Son analyse du rôle de plus en plus vertigineux du capital
fictif l'amène à décortiquer les différents scénarios
envisagés par certains pour sauver le système capitaliste.
La perspective catastrophiste apparaissant la plus
vraisemblable, la recherche du profit étant la dynamique
déterminante qui conduit l'humanité vers son extinction,
il nous appartient d'agréger toutes nos colères, tous
nos mouvements d'insubordination pour exploiter les points
faibles du capital, en finir avec lui et pouvoir enfin
respirer.


UNE SÉRIE ANGLAISE PASSIONNANTE
Vous adorez les séries sur Netflix, Apple TV+, Arte ou
Canal+ Séries ? J'en ai une passionnante à vous
conseiller que vous pourrez savourer même si votre
téléviseur est en panne ou que votre connexion est
défectueuse. Le livre relève d'une technologie
incomparable : il ne s'use pas, il s'ouvre et se ferme
à volonté et il ne consomme aucune énergie. Lire de la
bonne littérature est plus que jamais une activité
essentielle, car il nous faut irriguer les subtils réseaux
de notre affectivité et de notre intelligence qui risquent
de s'assécher dans les conditions actuelles, ou de
s'obnubiler sur les sujets que les informations
médiatisées nous imposent.

Je vous recommande donc vivement la « série anglaise »
intitulée « Middlemarch » de George Eliot (1819-1880). On
peut se la procurer dans toutes les bonnes librairies, en
collection de poche folio ou dans la Pléiade où se trouve
un autre magnifique roman de la même auteure, « Le Moulin
sur la Floss » (édité en folio également).

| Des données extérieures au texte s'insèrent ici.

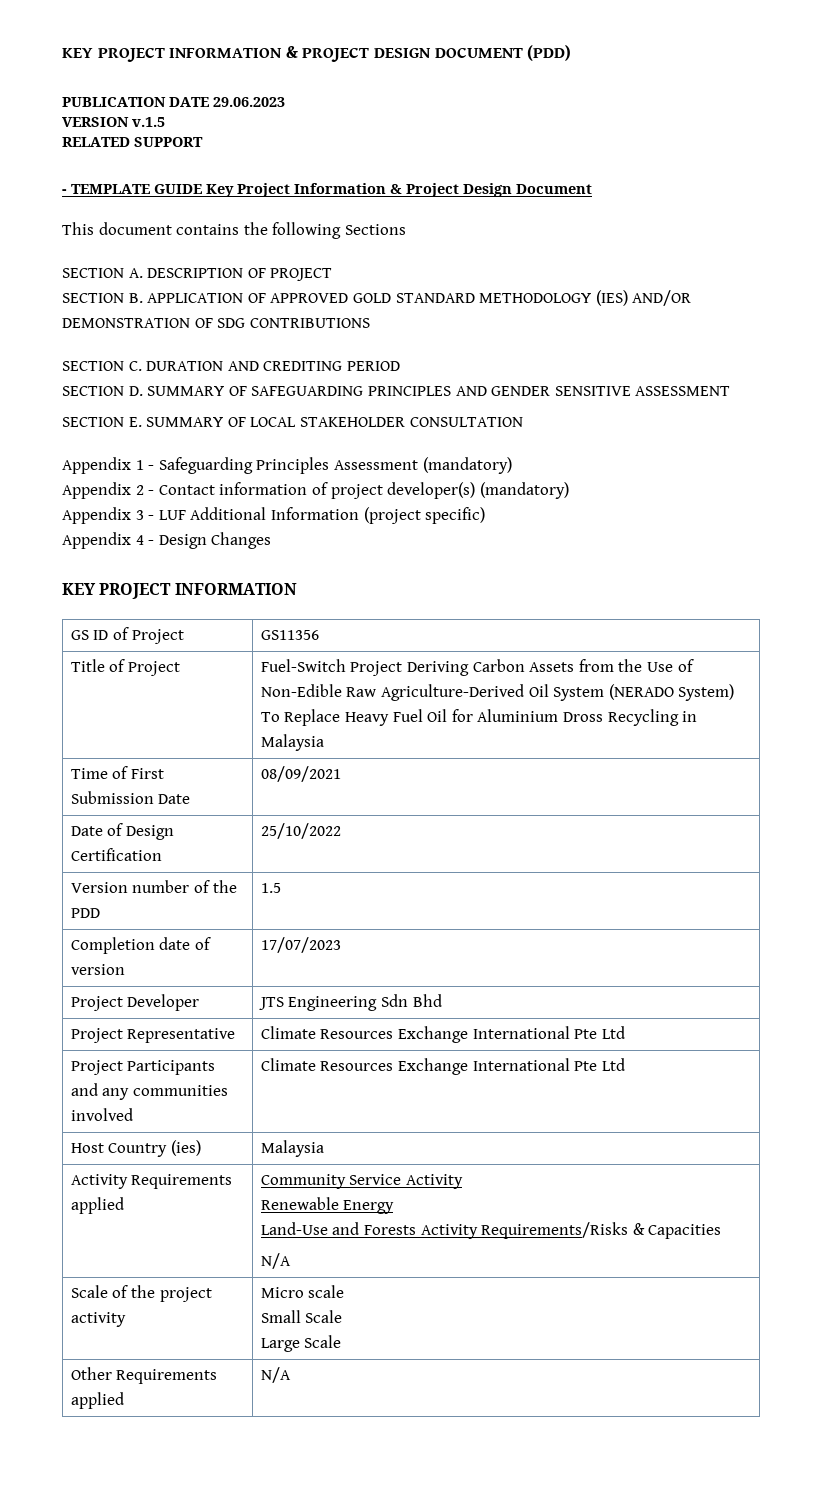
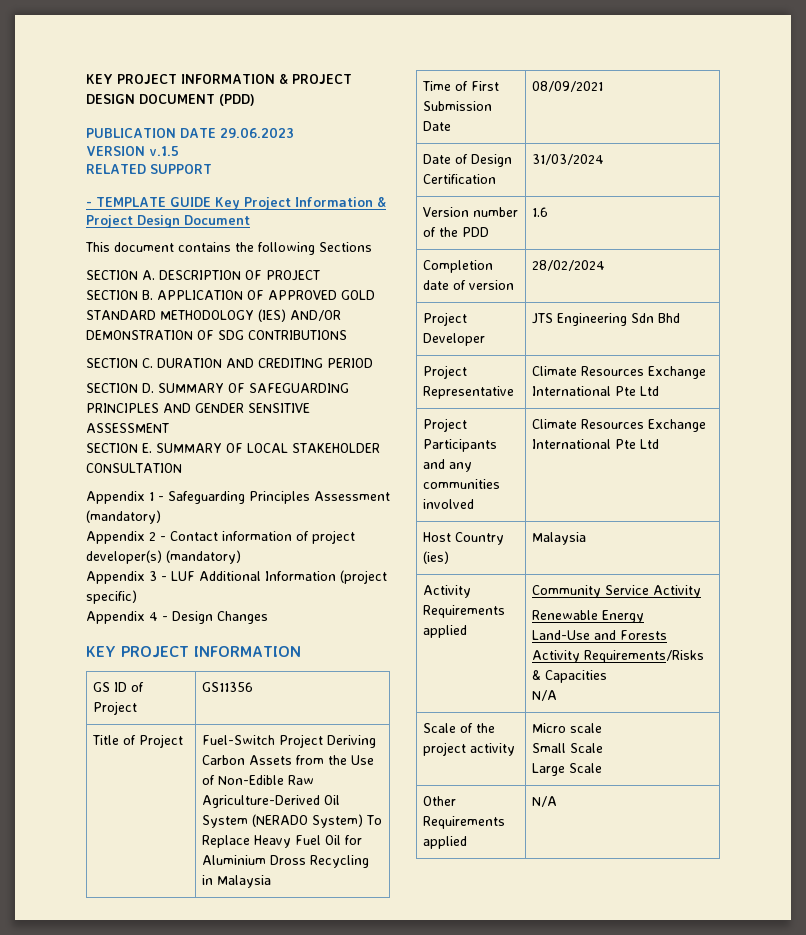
[260,823,341,839] 25/10/2022 -> [531,154,604,165] 31/03/2024
[260,883,281,893] 1.5 -> [531,207,548,217] 1.6
[260,937,341,953] 17/07/2023 -> [531,260,605,271] 28/02/2024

Comme Dickens ou Balzac, cette romancière s'est astreinte
pour raconter cette histoire située vers 1830, dans une
petite ville au sud de Londres, à livrer les chapitres sous
forme de feuilleton.
Pour autant, la composition de cette oeuvre est d'une
cohérence rigoureuse, sans jamais le moindre relâchement
dans l'intérêt qu'elle procure au lecteur au long de
ses 1090 pages. On s'attache très vite aux différents
personnages qui voient leurs espoirs contrariés ou
réalisés, qui subissent des pressions sociales et y
réagissent avec les divers moyens propres à leur
personnalité. Humour empathique, ironie à l'égard des
comportements mesquins, sens de la nature et de la
métaphore poétique, finesse dans la critique des
hiérarchies, de la bigoterie et de l'agitation
politicienne, éloge de la volonté d'accomplir de grandes
choses, « Middlemarch » est une de ces oeuvres majeures
qui donnent à réfléchir au-delà de sa lecture proprement
dite.

George Eliot, par son propre parcours de vie courageux, par
sa vaste culture dans de nombreux domaines (elle avait
traduit Feuerbach et l'Éthique de Spinoza) et par son
oeuvre romanesque qui n'a pas vieilli, a donné, à son
époque, ses lettres de noblesse au féminisme.


IN SITU
Depuis la dernière lettre, nous avons mis en ligne un point
de vue sur le film de Claude Chabrol, « Madame Bovary »
avec Isabelle Huppert, et un article sur le musicien John
Coltrane à propos de ses concerts en Europe en 1965 qui
déconcertèrent les critiques et le public. Cet article a
été publié initialement sur le blog « Le Jazz est là »
qui reste très actif en dépit des circonstances actuelles.